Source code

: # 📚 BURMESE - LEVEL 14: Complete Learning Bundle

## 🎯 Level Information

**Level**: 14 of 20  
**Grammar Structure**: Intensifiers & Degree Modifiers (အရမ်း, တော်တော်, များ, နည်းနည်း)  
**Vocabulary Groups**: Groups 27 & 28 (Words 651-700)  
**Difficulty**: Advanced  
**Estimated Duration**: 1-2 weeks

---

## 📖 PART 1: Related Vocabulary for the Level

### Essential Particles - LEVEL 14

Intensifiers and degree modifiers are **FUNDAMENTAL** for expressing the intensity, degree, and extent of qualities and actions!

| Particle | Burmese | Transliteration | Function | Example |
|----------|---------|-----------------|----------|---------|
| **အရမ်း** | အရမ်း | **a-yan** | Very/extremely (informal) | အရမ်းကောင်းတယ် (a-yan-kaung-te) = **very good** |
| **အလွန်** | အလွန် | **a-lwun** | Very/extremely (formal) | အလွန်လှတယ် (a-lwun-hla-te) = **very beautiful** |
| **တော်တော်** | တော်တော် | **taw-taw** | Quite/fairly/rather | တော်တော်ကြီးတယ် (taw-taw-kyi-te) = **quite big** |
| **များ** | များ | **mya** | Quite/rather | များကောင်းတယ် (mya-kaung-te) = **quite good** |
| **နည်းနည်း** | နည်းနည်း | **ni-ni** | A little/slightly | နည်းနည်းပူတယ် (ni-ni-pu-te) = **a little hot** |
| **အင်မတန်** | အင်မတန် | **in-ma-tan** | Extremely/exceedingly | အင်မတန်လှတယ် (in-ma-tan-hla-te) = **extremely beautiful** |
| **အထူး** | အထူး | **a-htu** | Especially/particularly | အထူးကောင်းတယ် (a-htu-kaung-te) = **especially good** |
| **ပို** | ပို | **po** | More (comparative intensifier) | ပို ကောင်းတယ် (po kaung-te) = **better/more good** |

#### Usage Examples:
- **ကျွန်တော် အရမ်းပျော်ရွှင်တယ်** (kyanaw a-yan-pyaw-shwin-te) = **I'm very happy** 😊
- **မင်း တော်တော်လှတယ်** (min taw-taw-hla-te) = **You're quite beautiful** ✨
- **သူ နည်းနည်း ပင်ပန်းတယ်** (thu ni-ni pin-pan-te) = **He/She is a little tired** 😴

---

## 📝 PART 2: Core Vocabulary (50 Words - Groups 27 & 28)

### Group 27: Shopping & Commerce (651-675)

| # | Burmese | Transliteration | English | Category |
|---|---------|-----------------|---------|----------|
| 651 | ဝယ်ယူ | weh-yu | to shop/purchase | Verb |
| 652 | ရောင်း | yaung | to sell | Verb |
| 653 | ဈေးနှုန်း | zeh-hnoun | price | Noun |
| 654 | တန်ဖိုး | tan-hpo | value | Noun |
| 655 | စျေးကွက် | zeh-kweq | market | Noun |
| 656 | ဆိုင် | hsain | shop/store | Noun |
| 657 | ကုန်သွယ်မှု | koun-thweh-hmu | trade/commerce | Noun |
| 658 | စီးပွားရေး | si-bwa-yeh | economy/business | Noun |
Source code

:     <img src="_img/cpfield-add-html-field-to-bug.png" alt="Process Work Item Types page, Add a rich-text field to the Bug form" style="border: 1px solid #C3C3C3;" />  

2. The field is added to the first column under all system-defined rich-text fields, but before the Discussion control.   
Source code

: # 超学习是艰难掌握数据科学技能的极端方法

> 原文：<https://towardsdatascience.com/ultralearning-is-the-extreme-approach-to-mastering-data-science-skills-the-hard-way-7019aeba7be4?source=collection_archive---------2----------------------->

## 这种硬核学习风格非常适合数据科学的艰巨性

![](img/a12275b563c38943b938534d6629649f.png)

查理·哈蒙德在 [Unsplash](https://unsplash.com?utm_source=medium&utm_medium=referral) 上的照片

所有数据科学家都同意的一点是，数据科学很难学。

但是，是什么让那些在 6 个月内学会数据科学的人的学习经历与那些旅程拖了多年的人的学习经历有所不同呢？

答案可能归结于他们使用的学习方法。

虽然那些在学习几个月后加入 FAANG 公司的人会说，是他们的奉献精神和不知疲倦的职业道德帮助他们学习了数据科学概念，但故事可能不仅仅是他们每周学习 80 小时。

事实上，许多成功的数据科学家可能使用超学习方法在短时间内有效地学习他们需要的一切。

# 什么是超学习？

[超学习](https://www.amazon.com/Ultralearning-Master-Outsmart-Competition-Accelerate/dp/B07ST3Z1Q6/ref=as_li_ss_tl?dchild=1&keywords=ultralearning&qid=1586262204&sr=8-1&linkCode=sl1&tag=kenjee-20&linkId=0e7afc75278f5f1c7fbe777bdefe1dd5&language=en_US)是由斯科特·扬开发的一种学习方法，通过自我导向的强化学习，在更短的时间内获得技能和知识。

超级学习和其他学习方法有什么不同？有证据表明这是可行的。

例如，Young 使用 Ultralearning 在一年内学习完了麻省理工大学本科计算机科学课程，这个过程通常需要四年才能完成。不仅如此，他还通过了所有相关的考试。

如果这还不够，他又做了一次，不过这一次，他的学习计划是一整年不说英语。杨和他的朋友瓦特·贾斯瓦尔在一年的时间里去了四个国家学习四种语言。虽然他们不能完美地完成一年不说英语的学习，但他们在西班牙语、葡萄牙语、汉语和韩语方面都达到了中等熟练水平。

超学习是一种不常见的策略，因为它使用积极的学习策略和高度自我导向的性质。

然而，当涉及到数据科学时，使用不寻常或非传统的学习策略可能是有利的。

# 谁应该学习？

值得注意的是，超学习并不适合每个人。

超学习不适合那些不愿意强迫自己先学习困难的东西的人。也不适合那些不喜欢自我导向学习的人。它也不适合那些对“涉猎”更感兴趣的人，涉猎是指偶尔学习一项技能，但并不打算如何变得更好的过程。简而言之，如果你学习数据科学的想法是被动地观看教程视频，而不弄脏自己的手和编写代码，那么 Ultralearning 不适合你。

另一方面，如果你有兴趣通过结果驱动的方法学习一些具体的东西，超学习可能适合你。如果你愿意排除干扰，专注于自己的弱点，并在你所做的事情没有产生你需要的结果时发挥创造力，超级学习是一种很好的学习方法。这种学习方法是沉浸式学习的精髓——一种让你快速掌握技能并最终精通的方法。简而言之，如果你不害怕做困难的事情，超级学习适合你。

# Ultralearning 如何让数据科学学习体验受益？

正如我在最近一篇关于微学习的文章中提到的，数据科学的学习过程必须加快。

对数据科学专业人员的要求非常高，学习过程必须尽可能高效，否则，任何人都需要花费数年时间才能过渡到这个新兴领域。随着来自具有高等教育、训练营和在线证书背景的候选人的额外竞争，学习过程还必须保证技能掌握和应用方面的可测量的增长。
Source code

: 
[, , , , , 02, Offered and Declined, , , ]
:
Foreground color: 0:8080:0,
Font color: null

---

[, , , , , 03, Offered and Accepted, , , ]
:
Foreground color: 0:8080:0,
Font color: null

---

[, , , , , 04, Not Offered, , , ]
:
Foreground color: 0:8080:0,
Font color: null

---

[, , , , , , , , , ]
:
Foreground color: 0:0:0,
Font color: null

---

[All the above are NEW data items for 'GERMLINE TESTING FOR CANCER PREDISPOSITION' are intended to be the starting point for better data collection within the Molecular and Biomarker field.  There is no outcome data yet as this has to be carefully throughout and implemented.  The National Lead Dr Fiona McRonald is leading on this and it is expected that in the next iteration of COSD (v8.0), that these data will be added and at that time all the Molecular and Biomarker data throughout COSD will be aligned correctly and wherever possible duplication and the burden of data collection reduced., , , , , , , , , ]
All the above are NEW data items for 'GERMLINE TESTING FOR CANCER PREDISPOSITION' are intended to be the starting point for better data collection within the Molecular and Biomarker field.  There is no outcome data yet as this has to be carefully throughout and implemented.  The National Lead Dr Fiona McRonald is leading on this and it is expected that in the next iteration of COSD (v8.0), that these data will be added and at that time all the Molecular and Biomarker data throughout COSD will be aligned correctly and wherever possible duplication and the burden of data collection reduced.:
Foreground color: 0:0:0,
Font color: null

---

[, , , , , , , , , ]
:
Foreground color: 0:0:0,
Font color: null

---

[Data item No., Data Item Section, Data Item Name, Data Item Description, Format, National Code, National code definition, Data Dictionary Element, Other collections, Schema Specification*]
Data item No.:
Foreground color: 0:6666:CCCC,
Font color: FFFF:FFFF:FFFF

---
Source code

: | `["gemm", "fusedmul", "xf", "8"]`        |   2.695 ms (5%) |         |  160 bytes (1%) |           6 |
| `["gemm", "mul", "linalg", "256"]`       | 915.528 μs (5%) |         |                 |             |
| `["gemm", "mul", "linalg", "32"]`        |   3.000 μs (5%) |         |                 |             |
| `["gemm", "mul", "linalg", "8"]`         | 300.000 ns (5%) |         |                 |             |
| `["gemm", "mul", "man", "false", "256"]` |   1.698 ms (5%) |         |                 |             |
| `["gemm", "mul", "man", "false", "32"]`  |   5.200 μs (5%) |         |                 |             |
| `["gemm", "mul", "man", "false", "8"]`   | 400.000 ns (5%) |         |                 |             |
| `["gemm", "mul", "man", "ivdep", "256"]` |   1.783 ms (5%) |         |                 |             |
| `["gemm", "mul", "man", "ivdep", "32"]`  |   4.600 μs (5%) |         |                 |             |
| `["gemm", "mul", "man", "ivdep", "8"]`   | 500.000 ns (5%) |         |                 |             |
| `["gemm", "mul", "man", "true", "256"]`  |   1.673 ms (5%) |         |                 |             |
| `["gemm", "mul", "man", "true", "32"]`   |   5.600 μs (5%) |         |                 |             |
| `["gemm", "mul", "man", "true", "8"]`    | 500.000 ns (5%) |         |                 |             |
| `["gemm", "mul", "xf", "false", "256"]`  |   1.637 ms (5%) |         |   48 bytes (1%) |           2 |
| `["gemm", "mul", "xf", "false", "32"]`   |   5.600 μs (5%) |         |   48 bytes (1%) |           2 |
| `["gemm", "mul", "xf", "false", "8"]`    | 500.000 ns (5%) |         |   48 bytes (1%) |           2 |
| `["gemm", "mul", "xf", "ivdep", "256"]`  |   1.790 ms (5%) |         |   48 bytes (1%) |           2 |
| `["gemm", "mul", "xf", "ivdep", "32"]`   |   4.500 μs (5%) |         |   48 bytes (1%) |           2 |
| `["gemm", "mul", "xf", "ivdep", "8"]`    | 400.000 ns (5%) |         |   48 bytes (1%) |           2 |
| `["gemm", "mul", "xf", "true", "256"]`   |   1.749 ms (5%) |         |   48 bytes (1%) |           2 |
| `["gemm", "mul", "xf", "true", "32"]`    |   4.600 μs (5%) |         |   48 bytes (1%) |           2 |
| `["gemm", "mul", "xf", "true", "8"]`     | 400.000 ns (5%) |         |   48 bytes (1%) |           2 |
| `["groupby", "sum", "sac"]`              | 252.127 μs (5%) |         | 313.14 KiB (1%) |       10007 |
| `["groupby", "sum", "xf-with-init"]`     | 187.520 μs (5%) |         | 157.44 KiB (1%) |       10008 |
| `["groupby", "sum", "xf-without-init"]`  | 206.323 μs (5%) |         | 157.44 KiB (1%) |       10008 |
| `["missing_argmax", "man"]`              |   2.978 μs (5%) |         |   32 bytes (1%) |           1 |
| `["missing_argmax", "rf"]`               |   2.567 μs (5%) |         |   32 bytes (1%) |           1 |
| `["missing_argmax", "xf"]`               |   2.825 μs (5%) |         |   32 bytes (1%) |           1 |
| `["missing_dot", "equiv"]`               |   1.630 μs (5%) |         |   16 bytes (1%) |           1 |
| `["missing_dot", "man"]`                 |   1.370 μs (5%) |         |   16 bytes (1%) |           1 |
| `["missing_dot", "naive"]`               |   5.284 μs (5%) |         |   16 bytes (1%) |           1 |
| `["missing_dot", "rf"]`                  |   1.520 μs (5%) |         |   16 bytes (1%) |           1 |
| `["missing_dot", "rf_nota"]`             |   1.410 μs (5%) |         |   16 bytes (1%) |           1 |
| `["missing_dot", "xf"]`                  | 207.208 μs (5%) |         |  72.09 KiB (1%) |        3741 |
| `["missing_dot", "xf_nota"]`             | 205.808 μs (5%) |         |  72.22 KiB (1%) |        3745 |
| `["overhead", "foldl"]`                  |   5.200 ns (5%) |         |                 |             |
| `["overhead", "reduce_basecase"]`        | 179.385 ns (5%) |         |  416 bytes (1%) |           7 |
======
WHAT THE TASK ASKS:
How many of the lines above contain the string "linalg"? Give only the number.

SOLUTION TO THIS TASK:
3